Dataset excerpts >>
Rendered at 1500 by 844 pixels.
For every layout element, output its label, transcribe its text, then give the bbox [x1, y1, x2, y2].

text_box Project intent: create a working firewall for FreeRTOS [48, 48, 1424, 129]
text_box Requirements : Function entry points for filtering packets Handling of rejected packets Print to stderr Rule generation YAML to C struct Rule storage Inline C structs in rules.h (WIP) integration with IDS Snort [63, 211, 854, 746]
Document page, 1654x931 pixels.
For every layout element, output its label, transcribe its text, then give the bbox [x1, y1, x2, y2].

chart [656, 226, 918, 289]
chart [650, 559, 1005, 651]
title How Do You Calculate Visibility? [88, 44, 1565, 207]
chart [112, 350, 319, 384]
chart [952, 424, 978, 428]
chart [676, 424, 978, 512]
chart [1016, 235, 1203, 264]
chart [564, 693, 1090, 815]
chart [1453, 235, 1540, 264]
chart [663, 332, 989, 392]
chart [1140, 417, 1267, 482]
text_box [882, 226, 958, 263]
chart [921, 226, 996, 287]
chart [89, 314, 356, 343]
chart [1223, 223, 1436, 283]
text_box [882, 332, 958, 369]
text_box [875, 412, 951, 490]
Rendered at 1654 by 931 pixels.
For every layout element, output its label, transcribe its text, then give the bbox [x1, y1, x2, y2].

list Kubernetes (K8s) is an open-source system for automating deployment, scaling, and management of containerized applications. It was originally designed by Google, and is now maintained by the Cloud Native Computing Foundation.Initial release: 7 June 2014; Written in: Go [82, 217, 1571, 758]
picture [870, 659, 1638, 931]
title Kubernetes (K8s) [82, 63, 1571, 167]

Given request >> Rewrite every line of the items above as one numbered list, leaving out the blank lines.

Response to the task >>
1. Rendered at 1500 by 844 pixels.
2. For every layout element, output its label, transcribe its text, then give the bbox [x1, y1, x2, y2].
3. text_box Project intent: create a working firewall for FreeRTOS [48, 48, 1424, 129]
4. text_box Requirements : Function entry points for filtering packets Handling of rejected packets Print to stderr Rule generation YAML to C struct Rule storage Inline C structs in rules.h (WIP) integration with IDS Snort [63, 211, 854, 746]
5. Document page, 1654x931 pixels.
6. For every layout element, output its label, transcribe its text, then give the bbox [x1, y1, x2, y2].
7. chart [656, 226, 918, 289]
8. chart [650, 559, 1005, 651]
9. title How Do You Calculate Visibility? [88, 44, 1565, 207]
10. chart [112, 350, 319, 384]
11. chart [952, 424, 978, 428]
12. chart [676, 424, 978, 512]
13. chart [1016, 235, 1203, 264]
14. chart [564, 693, 1090, 815]
15. chart [1453, 235, 1540, 264]
16. chart [663, 332, 989, 392]
17. chart [1140, 417, 1267, 482]
18. text_box [882, 226, 958, 263]
19. chart [921, 226, 996, 287]
20. chart [89, 314, 356, 343]
21. chart [1223, 223, 1436, 283]
22. text_box [882, 332, 958, 369]
23. text_box [875, 412, 951, 490]
24. Rendered at 1654 by 931 pixels.
25. For every layout element, output its label, transcribe its text, then give the bbox [x1, y1, x2, y2].
26. list Kubernetes (K8s) is an open-source system for automating deployment, scaling, and management of containerized applications. It was originally designed by Google, and is now maintained by the Cloud Native Computing Foundation.Initial release: 7 June 2014; Written in: Go [82, 217, 1571, 758]
27. picture [870, 659, 1638, 931]
28. title Kubernetes (K8s) [82, 63, 1571, 167]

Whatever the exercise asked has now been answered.